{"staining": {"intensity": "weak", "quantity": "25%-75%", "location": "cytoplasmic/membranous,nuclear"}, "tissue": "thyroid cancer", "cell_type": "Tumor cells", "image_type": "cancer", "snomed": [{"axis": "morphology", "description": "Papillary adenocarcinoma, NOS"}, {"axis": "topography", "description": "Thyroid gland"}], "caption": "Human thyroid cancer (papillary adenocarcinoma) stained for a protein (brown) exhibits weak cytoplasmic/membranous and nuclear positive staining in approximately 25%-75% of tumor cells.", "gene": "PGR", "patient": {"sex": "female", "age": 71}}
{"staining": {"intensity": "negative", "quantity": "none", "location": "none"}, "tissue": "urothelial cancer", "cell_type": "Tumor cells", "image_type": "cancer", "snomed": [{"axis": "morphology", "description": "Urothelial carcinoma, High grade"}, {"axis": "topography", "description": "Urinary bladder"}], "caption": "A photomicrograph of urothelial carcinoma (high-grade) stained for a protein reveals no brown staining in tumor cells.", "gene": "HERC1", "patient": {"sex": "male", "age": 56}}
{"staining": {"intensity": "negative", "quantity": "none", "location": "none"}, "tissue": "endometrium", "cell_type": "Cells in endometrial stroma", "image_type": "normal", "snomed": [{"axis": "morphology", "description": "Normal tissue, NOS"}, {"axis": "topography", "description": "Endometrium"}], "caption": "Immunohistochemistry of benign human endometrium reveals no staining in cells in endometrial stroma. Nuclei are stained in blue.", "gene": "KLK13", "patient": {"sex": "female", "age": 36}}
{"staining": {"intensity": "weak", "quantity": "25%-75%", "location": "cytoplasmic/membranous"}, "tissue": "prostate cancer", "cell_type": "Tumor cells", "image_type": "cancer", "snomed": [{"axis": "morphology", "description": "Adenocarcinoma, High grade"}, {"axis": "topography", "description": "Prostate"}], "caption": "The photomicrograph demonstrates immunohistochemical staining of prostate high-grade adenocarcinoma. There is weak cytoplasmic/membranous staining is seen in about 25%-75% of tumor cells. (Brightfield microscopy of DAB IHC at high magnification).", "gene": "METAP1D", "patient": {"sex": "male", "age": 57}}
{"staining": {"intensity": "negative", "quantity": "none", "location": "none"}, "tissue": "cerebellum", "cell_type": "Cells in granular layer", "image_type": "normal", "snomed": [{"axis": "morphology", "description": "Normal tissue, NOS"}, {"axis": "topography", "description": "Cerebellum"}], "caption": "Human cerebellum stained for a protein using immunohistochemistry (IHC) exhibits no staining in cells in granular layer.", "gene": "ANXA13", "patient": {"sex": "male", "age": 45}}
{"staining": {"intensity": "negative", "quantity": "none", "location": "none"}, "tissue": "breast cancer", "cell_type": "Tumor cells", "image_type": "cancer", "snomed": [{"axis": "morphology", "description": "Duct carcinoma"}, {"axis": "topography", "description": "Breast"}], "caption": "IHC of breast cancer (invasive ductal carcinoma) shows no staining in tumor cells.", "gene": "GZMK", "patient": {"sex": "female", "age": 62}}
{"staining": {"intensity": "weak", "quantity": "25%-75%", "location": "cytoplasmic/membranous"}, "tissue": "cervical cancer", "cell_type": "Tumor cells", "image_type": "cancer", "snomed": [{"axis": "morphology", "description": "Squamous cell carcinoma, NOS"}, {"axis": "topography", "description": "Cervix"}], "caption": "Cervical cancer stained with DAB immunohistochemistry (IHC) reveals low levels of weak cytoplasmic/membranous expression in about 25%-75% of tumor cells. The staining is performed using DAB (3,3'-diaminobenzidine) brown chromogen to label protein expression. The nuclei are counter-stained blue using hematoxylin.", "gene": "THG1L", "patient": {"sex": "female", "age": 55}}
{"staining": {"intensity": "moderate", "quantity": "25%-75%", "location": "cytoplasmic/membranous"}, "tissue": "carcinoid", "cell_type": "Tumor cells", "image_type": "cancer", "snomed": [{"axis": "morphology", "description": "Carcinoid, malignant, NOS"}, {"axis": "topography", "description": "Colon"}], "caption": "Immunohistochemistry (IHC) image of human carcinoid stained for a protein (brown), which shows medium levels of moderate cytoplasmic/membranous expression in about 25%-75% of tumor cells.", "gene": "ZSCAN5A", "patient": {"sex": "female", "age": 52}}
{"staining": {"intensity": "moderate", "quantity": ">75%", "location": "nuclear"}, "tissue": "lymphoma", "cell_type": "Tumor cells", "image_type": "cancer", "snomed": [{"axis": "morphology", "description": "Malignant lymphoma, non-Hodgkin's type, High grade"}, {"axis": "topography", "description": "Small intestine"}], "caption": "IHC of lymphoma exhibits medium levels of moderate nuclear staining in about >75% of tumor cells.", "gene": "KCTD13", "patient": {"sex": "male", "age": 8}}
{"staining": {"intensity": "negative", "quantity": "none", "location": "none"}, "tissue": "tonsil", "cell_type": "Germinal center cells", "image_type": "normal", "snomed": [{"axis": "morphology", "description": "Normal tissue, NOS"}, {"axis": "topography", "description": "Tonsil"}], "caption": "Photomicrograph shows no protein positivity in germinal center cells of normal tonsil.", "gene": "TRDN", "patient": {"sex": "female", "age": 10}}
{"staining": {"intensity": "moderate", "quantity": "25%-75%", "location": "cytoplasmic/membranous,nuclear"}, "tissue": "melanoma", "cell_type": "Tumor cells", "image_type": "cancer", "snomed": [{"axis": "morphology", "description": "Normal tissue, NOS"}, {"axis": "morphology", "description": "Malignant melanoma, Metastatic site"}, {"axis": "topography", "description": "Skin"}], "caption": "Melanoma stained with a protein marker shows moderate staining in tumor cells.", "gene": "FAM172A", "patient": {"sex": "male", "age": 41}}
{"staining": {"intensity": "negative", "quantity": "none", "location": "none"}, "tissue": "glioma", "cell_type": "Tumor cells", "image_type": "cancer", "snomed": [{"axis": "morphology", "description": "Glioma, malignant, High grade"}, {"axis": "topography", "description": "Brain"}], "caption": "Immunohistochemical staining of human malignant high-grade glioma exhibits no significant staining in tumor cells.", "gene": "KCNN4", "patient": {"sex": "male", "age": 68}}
· · · · ·
> Your instructions
Go through the entries above and copy each line with "reveals" in it.

> Written response
{"staining": {"intensity": "negative", "quantity": "none", "location": "none"}, "tissue": "urothelial cancer", "cell_type": "Tumor cells", "image_type": "cancer", "snomed": [{"axis": "morphology", "description": "Urothelial carcinoma, High grade"}, {"axis": "topography", "description": "Urinary bladder"}], "caption": "A photomicrograph of urothelial carcinoma (high-grade) stained for a protein reveals no brown staining in tumor cells.", "gene": "HERC1", "patient": {"sex": "male", "age": 56}}
{"staining": {"intensity": "negative", "quantity": "none", "location": "none"}, "tissue": "endometrium", "cell_type": "Cells in endometrial stroma", "image_type": "normal", "snomed": [{"axis": "morphology", "description": "Normal tissue, NOS"}, {"axis": "topography", "description": "Endometrium"}], "caption": "Immunohistochemistry of benign human endometrium reveals no staining in cells in endometrial stroma. Nuclei are stained in blue.", "gene": "KLK13", "patient": {"sex": "female", "age": 36}}
{"staining": {"intensity": "weak", "quantity": "25%-75%", "location": "cytoplasmic/membranous"}, "tissue": "cervical cancer", "cell_type": "Tumor cells", "image_type": "cancer", "snomed": [{"axis": "morphology", "description": "Squamous cell carcinoma, NOS"}, {"axis": "topography", "description": "Cervix"}], "caption": "Cervical cancer stained with DAB immunohistochemistry (IHC) reveals low levels of weak cytoplasmic/membranous expression in about 25%-75% of tumor cells. The staining is performed using DAB (3,3'-diaminobenzidine) brown chromogen to label protein expression. The nuclei are counter-stained blue using hematoxylin.", "gene": "THG1L", "patient": {"sex": "female", "age": 55}}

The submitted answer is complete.